## Lavoro da svolgere
Ricopia fedelmente il passo del testo sul carrubo che va da "Nel comune di" fino a "protetto e tutelato.".

## Testo di partenza
= = = = = = =
La produzione dei carrubeti nel ragusano e nel siracusano sono ancora attive e alcune industrie trasformano il mesocarpo del carrubo in semilavorati, utilizzati nell'industria dolciaria e alimentare. La provincia di Ragusa copre circa il 70% della produzione nazionale. Attualmente la coltivazione del carrubo è diffusa nella Spagna meridionale e nelle Baleari, nel Portogallo, nelle coste settentrionali dell'Africa (Algeria, Tunisia, Marocco), nella Palestina, nel Libano e in Italia, dove crescono carrubeti in Liguria, Lazio, Campania, Puglia, Basilicata, Calabria, Sardegna e soprattutto in Sicilia, che resta la regione italiana più ricca di carrubi.

Nel comune di Gallipoli tra gli oliveti della masseria Pacciana vive uno dei più antichi esemplari di carrubo d’Italia, certamente tra i più grandi ancora presenti nel Mediterraneo. Come riportano gli autori del libro “Gli alberi monumentali del Salento” questo patriarca arboreo può datare più di 500 anni; con poco meno di 14 metri di circonferenza alla base; nodoso e scavato, dalla chioma ormai sempre più rada presiede, austero ed imponente, un’area dove altre presenze arboree, frutto di vecchi rimboschimenti, rendono l’ambiente di grande interesse e carico di suggestioni.

Oggi gli alberi di carrube sono in serio pericolo a causa sia delle alterazioni subite dall'equilibrio ecologico che a causa della sua lentezza nella crescita; pertanto va protetto e tutelato.
= = = = = = =
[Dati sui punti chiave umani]
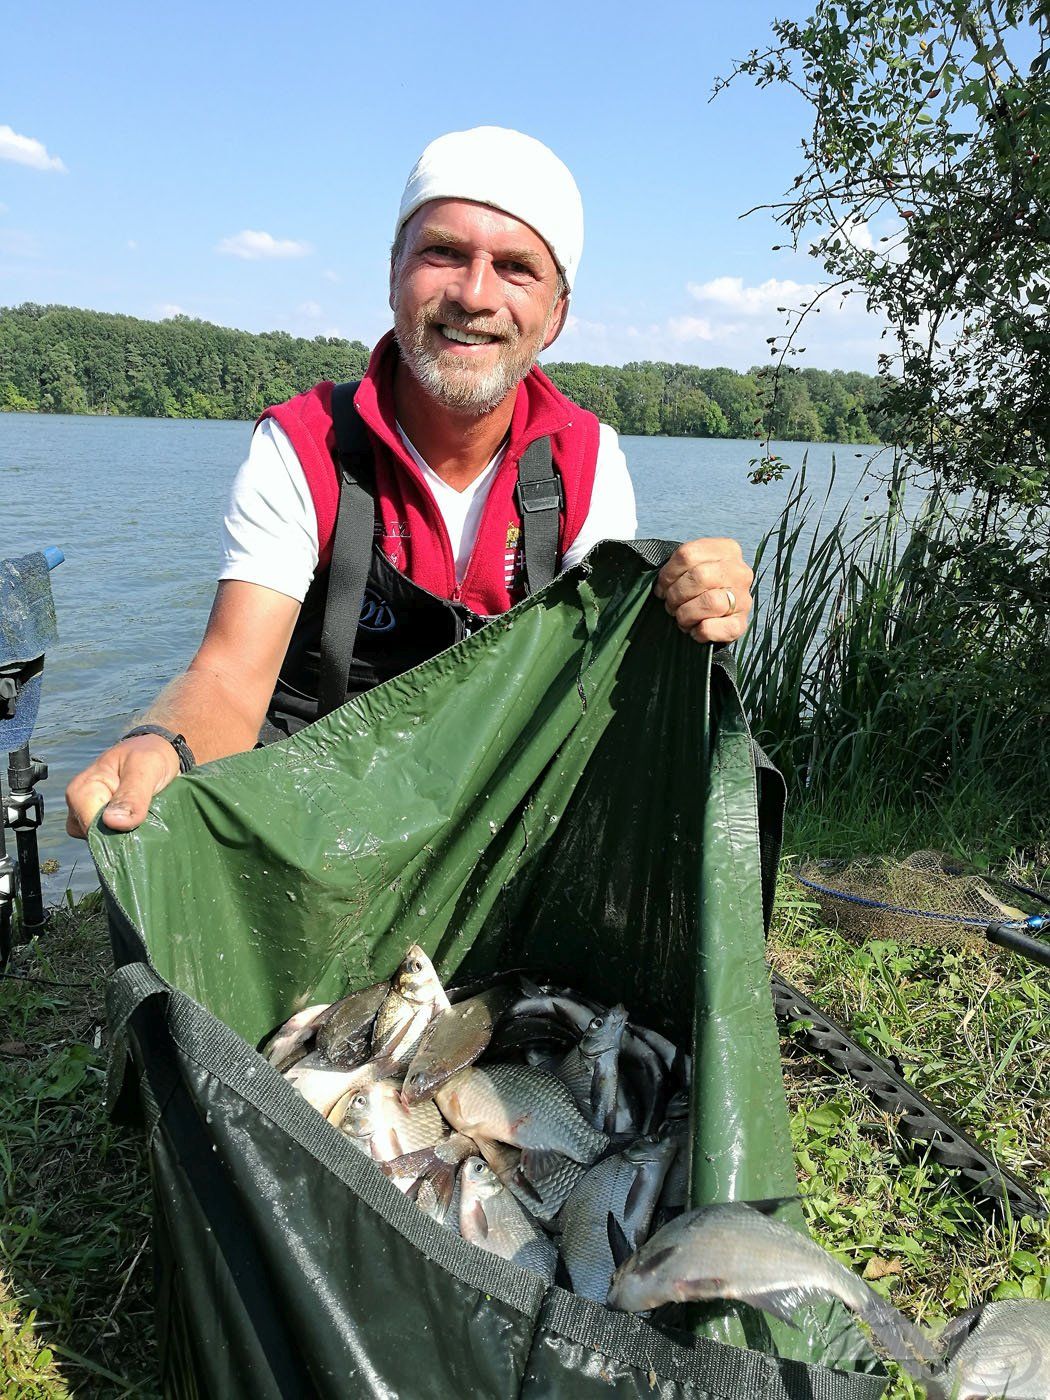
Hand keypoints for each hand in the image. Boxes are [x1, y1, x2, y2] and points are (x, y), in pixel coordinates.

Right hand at [65, 735, 180, 838]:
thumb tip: (111, 822)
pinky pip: (109, 840)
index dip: (115, 832)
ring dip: (125, 837)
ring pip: (102, 842)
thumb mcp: (145, 769)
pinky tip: (141, 825)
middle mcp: (79, 805)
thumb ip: (131, 796)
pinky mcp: (101, 824)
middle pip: (94, 837)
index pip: (89, 827)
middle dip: (121, 836)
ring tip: (146, 819)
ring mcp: (89, 816)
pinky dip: (126, 836)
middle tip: (147, 819)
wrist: (159, 751)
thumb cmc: (149, 755)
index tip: (140, 825)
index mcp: (82, 789)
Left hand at [654, 538, 752, 643]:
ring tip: (681, 618)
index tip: (663, 586)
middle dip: (676, 594)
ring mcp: (744, 599)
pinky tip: (694, 630)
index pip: (688, 554)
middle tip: (671, 604)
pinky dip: (696, 631)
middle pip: (699, 576)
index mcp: (727, 550)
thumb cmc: (698, 588)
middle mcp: (740, 572)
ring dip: (685, 614)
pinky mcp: (740, 625)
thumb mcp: (691, 567)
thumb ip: (679, 567)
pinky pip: (712, 627)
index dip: (668, 574)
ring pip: (710, 602)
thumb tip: (661, 585)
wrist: (717, 616)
= = = = = = =
## Risposta all'esercizio
Nel comune di Gallipoli tra gli oliveti della masseria Pacciana vive uno dei più antichi esemplari di carrubo d’Italia, certamente tra i più grandi ancora presenti nel Mediterraneo. Come riportano gli autori del libro “Gli alberi monumentali del Salento” questo patriarca arboreo può datare più di 500 anni; con poco meno di 14 metri di circonferenza alla base; nodoso e scavato, dalla chioma ormai sempre più rada presiede, austero ed imponente, un’area dove altre presenze arboree, frutto di vecchi rimboschimenti, rendono l’ambiente di grande interesse e carico di suggestioni.

Oggi gli alberi di carrube sono in serio pericolo a causa sia delle alterazioni subite dall'equilibrio ecologico che a causa della sua lentezza nella crescita; pertanto va protetto e tutelato.